FACS analysis

Introduction

Today you will be using flow cytometry to measure the percentage of cells that are fluorescent. You have lipofected cells with two non-functional EGFP genes. Recombination between these two genes can restore the full length EGFP coding sequence so that cells express EGFP. By measuring the percentage of cells that fluoresce green, you will have some measure of the frequency of homologous recombination within mammalian cells. We will use the BioAnalyzer from Agilent Technologies to measure the fluorescence. This equipment has similarities and differences to traditional FACS and flow cytometry techniques.

Traditional FACS and Flow Cytometry

FACS stands for "Fluorescence Activated Cell Sorting." The FACS machine has revolutionized biology by allowing researchers to isolate cells based on their spectral qualities. For example, if you have a fluorescently tagged antibody that preferentially binds to a certain cell type, you can isolate a pure sample of this cell type from a complex mixture by using a FACS machine. In addition to purification, the FACS machine can count the number of cells that have a certain spectral quality.
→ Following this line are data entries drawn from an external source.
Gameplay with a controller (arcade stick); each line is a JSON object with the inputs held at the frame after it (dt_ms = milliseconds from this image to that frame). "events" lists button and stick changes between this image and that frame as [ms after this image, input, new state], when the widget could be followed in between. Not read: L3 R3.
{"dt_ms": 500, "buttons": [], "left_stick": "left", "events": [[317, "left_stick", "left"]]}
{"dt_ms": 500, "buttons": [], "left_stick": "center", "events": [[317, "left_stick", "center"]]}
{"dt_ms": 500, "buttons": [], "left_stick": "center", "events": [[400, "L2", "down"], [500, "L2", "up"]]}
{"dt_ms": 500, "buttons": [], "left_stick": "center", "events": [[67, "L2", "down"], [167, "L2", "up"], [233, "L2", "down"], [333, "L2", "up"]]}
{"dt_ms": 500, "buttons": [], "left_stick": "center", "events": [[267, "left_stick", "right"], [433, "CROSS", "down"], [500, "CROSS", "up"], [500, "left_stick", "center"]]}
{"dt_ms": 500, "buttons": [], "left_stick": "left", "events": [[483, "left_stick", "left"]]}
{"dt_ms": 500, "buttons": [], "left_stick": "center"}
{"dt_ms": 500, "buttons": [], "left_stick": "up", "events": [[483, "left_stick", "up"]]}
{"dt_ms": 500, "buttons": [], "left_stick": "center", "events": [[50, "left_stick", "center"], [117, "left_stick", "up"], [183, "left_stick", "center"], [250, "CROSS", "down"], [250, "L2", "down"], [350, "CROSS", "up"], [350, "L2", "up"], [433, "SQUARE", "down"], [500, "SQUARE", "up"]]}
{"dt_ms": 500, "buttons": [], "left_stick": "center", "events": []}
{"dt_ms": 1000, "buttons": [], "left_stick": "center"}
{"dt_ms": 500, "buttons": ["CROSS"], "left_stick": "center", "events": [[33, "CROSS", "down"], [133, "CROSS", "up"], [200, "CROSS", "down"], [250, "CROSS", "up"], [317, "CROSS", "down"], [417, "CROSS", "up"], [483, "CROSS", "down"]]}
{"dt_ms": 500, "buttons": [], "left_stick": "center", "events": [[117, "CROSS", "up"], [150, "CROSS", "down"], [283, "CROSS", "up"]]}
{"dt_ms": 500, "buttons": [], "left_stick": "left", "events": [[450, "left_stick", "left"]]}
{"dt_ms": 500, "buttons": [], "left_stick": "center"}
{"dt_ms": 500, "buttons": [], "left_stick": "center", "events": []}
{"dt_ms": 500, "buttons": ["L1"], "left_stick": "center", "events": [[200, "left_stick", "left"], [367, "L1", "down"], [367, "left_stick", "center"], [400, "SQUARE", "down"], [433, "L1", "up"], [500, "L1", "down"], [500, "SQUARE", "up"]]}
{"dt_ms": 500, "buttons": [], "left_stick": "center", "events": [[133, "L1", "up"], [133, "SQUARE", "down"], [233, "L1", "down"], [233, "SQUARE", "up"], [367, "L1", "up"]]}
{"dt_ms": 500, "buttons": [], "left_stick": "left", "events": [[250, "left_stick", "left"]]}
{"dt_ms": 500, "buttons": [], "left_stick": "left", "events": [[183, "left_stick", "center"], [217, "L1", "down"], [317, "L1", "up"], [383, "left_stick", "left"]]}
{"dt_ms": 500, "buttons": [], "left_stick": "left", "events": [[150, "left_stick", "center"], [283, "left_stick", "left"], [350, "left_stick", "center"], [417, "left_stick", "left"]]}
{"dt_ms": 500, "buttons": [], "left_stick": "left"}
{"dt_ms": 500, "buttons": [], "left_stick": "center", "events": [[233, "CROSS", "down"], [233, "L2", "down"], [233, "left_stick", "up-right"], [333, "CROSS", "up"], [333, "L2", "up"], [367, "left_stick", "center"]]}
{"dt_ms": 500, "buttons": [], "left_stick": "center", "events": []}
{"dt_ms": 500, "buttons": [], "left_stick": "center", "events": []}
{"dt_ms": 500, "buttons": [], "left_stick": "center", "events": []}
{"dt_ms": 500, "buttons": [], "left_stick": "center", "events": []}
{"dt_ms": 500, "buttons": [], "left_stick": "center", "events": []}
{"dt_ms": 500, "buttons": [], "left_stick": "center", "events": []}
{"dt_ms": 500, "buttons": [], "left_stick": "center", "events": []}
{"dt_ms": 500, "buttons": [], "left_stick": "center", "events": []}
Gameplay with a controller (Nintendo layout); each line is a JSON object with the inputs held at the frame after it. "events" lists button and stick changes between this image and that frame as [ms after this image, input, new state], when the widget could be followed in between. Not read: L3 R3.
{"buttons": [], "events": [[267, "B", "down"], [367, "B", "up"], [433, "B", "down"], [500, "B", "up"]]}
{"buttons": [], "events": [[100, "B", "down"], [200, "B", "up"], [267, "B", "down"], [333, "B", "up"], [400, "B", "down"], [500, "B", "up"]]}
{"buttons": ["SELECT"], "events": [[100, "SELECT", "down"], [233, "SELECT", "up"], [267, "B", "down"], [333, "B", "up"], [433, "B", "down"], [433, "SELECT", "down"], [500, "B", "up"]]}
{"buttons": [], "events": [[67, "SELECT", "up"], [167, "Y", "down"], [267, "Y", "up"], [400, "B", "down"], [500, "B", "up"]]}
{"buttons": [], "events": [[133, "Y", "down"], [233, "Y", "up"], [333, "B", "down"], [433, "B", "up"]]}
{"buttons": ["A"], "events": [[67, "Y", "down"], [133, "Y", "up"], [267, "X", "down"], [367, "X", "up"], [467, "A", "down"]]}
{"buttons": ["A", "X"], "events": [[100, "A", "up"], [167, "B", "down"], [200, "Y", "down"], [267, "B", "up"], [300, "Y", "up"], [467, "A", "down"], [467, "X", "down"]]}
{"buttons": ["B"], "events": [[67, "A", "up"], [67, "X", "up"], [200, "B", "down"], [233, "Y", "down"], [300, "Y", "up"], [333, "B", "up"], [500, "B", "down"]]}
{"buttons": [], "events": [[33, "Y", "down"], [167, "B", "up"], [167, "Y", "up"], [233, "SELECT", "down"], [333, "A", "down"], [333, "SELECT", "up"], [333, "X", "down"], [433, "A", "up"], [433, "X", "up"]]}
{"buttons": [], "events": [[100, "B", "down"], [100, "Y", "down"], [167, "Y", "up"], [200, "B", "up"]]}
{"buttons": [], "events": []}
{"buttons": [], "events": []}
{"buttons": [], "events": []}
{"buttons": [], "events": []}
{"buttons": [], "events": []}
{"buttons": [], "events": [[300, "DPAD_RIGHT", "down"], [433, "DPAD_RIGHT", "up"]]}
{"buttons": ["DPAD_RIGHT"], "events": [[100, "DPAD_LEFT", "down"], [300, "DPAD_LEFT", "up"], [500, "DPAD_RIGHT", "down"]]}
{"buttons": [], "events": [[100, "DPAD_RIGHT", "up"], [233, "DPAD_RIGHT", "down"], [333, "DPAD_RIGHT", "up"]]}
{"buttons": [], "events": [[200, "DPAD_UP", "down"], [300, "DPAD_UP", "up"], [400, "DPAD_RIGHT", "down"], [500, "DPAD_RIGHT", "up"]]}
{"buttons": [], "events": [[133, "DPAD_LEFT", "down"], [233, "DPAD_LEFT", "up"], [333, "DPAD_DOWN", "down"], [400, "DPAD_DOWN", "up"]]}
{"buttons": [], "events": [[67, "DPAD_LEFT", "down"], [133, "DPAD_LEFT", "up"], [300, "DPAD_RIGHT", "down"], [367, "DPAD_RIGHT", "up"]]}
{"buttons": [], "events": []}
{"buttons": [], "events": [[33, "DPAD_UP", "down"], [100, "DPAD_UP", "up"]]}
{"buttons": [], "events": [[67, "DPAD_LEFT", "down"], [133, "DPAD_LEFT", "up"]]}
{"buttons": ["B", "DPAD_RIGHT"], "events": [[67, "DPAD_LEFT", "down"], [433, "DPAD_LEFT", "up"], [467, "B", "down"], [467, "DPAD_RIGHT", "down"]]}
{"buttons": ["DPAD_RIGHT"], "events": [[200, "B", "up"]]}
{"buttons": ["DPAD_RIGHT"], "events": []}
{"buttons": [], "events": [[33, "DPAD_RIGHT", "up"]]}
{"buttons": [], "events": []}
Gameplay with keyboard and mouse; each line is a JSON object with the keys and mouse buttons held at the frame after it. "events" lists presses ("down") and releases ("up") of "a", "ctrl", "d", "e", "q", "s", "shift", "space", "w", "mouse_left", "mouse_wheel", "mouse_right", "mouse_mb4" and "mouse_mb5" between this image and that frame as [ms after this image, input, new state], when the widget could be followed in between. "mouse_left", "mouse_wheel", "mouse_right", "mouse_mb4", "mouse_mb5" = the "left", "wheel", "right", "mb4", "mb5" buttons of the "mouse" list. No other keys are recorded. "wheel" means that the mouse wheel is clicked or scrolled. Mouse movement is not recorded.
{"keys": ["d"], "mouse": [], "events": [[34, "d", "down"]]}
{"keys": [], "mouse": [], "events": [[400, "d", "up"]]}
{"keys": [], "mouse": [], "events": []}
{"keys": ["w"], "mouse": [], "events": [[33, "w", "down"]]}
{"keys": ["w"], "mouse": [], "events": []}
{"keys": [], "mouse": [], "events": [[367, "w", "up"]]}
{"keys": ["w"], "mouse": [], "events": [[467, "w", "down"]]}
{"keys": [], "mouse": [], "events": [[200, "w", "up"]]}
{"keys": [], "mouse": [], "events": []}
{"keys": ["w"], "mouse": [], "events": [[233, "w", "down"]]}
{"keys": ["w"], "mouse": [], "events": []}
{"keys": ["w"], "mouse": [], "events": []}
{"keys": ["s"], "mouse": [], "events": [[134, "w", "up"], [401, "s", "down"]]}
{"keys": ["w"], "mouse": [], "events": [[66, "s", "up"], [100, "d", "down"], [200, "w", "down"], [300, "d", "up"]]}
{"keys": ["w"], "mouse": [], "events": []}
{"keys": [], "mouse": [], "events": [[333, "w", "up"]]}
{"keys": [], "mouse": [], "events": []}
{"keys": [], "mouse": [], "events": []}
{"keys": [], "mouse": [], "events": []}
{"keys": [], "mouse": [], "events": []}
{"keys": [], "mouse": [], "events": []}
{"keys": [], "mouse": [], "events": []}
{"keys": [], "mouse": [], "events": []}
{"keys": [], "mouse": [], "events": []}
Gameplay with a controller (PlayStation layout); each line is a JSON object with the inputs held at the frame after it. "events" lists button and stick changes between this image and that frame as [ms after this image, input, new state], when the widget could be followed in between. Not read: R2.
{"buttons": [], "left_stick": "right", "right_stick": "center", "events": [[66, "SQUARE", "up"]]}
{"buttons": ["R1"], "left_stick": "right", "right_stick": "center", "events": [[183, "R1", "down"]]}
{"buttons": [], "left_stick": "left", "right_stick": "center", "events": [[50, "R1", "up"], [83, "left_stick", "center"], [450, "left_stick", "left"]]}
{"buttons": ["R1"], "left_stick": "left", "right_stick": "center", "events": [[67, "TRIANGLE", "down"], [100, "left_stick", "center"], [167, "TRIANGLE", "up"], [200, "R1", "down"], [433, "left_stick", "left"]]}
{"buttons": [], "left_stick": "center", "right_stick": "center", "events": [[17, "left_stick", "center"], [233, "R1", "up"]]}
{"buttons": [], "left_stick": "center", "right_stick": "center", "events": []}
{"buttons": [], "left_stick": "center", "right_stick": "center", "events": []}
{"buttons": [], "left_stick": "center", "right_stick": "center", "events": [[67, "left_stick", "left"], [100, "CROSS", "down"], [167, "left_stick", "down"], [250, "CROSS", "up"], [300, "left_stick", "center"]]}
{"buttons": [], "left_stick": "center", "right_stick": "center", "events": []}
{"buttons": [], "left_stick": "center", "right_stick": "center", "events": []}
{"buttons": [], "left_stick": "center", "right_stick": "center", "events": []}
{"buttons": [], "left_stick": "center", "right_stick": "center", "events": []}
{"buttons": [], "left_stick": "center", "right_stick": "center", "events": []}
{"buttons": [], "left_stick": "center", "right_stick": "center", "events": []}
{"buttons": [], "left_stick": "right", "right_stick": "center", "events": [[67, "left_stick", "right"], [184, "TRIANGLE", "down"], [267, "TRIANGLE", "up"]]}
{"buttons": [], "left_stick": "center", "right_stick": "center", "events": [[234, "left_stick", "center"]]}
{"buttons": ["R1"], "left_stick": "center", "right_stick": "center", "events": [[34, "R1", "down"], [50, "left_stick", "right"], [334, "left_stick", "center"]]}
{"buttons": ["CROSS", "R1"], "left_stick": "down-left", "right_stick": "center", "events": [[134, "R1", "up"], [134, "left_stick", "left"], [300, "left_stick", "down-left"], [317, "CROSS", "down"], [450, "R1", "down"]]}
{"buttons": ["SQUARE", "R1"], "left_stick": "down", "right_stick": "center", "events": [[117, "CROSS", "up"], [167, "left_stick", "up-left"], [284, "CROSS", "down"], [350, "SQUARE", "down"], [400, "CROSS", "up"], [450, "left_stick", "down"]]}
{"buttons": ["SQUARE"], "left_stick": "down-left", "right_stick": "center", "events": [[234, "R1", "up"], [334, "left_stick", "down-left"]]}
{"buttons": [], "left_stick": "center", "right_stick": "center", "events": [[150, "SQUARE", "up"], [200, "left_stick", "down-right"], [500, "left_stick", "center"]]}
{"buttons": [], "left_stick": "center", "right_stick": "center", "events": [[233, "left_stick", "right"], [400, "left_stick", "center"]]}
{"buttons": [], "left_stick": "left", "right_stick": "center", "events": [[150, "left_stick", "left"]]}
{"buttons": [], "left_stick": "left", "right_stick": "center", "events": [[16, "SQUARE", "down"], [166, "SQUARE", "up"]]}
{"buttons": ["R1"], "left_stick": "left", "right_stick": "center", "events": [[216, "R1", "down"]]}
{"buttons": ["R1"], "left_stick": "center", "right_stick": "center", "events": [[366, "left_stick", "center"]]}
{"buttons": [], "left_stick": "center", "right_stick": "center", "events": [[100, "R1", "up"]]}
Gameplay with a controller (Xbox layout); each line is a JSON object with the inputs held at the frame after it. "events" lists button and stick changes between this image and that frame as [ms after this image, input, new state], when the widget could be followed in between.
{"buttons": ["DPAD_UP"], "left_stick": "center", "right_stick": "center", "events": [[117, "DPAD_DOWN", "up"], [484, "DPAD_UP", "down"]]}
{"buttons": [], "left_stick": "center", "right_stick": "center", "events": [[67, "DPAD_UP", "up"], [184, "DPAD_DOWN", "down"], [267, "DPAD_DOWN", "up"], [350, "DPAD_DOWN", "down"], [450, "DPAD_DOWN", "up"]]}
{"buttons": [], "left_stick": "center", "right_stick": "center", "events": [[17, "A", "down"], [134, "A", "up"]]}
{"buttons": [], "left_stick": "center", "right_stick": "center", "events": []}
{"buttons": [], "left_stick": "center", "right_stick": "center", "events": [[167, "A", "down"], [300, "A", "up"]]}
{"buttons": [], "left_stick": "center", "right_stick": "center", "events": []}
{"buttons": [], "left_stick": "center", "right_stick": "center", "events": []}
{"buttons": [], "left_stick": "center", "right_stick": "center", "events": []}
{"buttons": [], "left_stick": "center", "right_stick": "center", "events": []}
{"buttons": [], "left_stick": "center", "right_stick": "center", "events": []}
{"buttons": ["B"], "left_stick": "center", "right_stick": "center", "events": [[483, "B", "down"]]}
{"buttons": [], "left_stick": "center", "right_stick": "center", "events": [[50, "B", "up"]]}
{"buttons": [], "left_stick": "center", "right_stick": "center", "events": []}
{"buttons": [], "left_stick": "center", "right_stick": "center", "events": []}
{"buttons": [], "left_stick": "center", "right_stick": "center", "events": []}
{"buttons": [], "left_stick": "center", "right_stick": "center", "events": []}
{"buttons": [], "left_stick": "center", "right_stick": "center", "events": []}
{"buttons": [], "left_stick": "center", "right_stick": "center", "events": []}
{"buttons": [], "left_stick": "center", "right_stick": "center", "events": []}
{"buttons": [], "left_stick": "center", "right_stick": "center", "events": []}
If a FACS machine is used just for counting and not for separating subpopulations of cells, then the procedure is called "flow cytometry." FACS is technically challenging and most FACS machines are only run by experts. In contrast, biologists are often trained to perform flow cytometry in order to analyze the proportion of their sample that has particular spectral qualities.

Before there were FACS machines, there were Coulter counters. Coulter counters are automated cell counting machines developed in the 1950s that count cells as they flow in a liquid stream. In an ingenious conceptual leap, Mack Fulwyler combined the technology of ink jet printers with that of Coulter counters to develop the first FACS machine. The ink jet printer head works by vibrating a nozzle so that a spray of discrete droplets is formed. Similarly, in a FACS machine, a liquid suspension of cells is forced at high pressure through a vibrating nozzle to create tiny charged droplets, each containing a single cell. The stream of droplets pass in front of a laser beam, and the scattered light is analyzed by a series of filters and photomultiplier tubes that convert the light signal into electrical impulses. Thus, each cell is "interrogated."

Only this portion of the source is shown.